TO-DO ITEM: Which lines hold the word "framed"? Copy each of them from the material.

MATERIAL PROVIDED:

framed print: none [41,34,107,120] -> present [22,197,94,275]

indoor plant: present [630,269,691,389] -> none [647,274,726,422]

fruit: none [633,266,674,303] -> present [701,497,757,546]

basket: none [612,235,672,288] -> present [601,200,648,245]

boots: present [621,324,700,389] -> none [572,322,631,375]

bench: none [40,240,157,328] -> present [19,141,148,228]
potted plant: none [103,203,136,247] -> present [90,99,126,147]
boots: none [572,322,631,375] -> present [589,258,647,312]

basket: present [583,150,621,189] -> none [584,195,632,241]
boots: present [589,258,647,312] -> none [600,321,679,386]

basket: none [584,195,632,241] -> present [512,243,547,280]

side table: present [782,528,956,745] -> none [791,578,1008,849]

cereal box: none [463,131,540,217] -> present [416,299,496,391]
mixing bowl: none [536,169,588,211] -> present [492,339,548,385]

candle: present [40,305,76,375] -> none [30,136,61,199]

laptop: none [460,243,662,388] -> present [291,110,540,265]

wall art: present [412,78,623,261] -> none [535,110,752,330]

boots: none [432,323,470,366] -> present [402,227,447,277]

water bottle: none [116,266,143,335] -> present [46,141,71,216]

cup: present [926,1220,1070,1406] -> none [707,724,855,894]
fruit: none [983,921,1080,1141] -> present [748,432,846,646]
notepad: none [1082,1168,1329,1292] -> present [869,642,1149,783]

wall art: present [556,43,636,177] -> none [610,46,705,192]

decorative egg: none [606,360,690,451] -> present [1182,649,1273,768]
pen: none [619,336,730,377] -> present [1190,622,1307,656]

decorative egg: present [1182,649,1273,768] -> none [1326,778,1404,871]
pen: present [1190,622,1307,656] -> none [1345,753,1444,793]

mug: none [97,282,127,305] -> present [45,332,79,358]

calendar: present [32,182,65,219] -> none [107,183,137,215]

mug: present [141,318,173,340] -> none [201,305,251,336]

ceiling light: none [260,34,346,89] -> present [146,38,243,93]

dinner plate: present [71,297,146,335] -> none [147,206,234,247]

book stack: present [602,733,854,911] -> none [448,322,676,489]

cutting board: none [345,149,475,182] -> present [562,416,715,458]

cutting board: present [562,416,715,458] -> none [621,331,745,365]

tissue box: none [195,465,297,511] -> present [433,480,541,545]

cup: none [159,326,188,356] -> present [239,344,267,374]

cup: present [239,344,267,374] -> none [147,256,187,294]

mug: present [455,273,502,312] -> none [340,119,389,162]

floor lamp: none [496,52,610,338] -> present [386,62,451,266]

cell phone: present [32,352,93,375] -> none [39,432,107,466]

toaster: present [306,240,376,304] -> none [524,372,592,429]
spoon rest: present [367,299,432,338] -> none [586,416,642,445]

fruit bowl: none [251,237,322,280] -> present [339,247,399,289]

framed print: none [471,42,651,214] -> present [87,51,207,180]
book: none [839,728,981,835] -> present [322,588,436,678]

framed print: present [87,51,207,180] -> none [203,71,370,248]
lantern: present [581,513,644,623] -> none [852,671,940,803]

TASK RESULT:
framed print: none [41,34,107,120] -> present [22,197,94,275]
framed print: none [471,42,651,214] -> present [87,51,207,180]
framed print: present [87,51,207,180] -> none [203,71,370,248]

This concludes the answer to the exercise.